36. New clause [London service permits: appeals] would amend section 189 of the Greater London Authority Act 1999 (the 1999 Act) to provide for appeals against the refusal, suspension or revocation by Transport for London of a permit to operate local bus services to be heard by an independent panel appointed by the Lord Chancellor.

37. The need for the new clause arose from a check on the human rights compatibility of the 1999 Act, which exposed a difficulty with section 189 of that Act. Under that section, bus operators may appeal to the Mayor against the refusal, suspension or revocation by Transport for London of a London bus service permit Appeals would be heard by the Mayor. Although the Mayor must appoint a panel of independent people to advise him, he makes the final decision. It is highly questionable whether the Mayor can be considered independent of the appeals body. These provisions might contravene the requirements of Article 6 of the Human Rights Convention (ie, a right to a fair trial). The new clause is intended to ensure that the appeals process is independent of the Mayor and thus compatible with the Human Rights Act.
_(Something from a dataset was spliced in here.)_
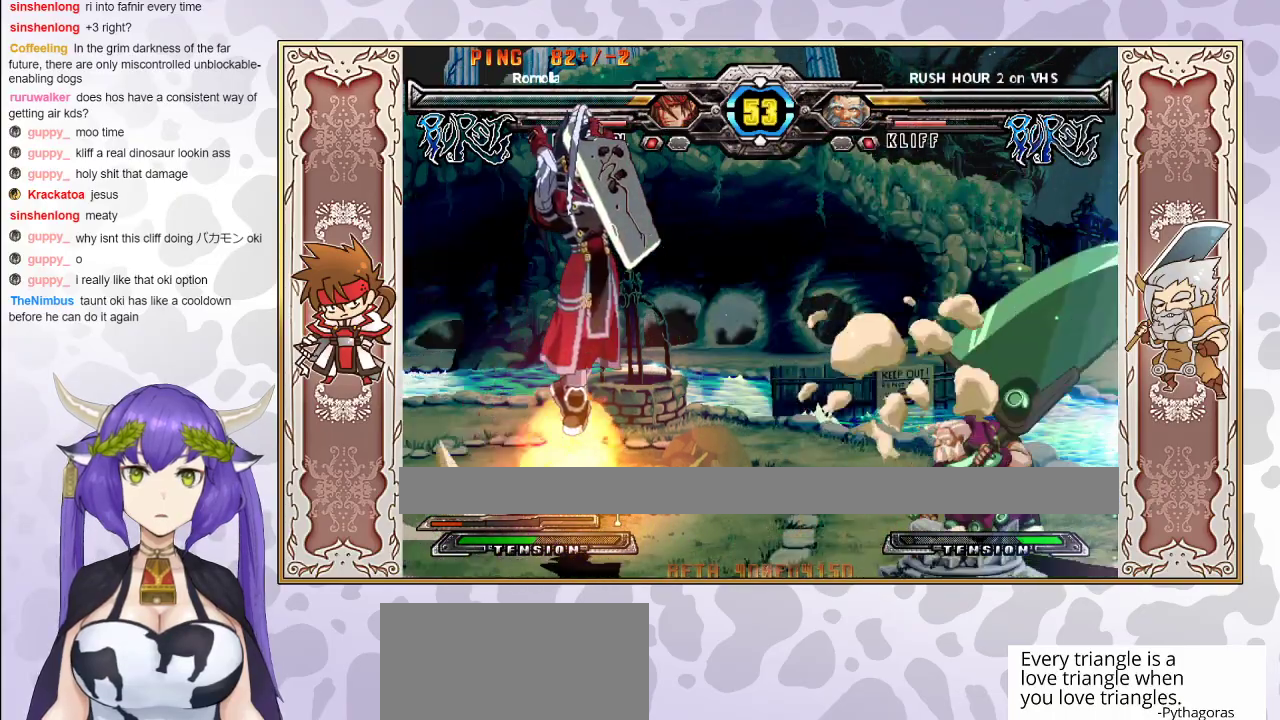
{"buttons": [], "events": []}
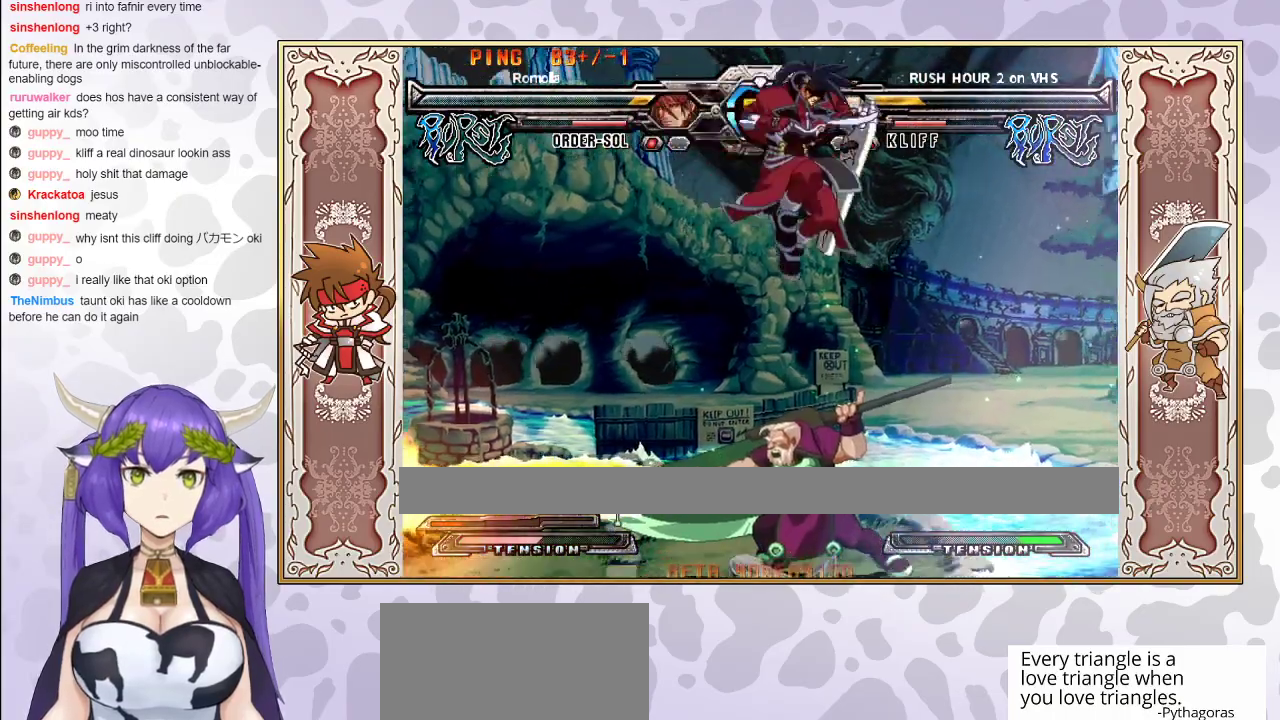
{"buttons": [], "events": [[283, "TRIANGLE", "down"], [350, "TRIANGLE", "up"], [417, "R2", "down"], [483, "R2", "up"]]}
38. Subsection 3 provides for the Secretary of State to make regulations prescribing the procedure for making appeals. Subsection 5 gives the Secretary of State the power to make regulations providing for the charging of reasonable fees.

39. The regulation making powers are necessary to allow the Secretary of State flexibility to determine the procedure for making appeals and the fees that appellants must pay to make an appeal. Fees are likely to be payable to the Secretary of State who will be responsible for financing the work of the appeals panel.

40. Regulations would be subject to the negative resolution procedure under section 420(7) of the 1999 Act since any regulations will deal with purely administrative matters.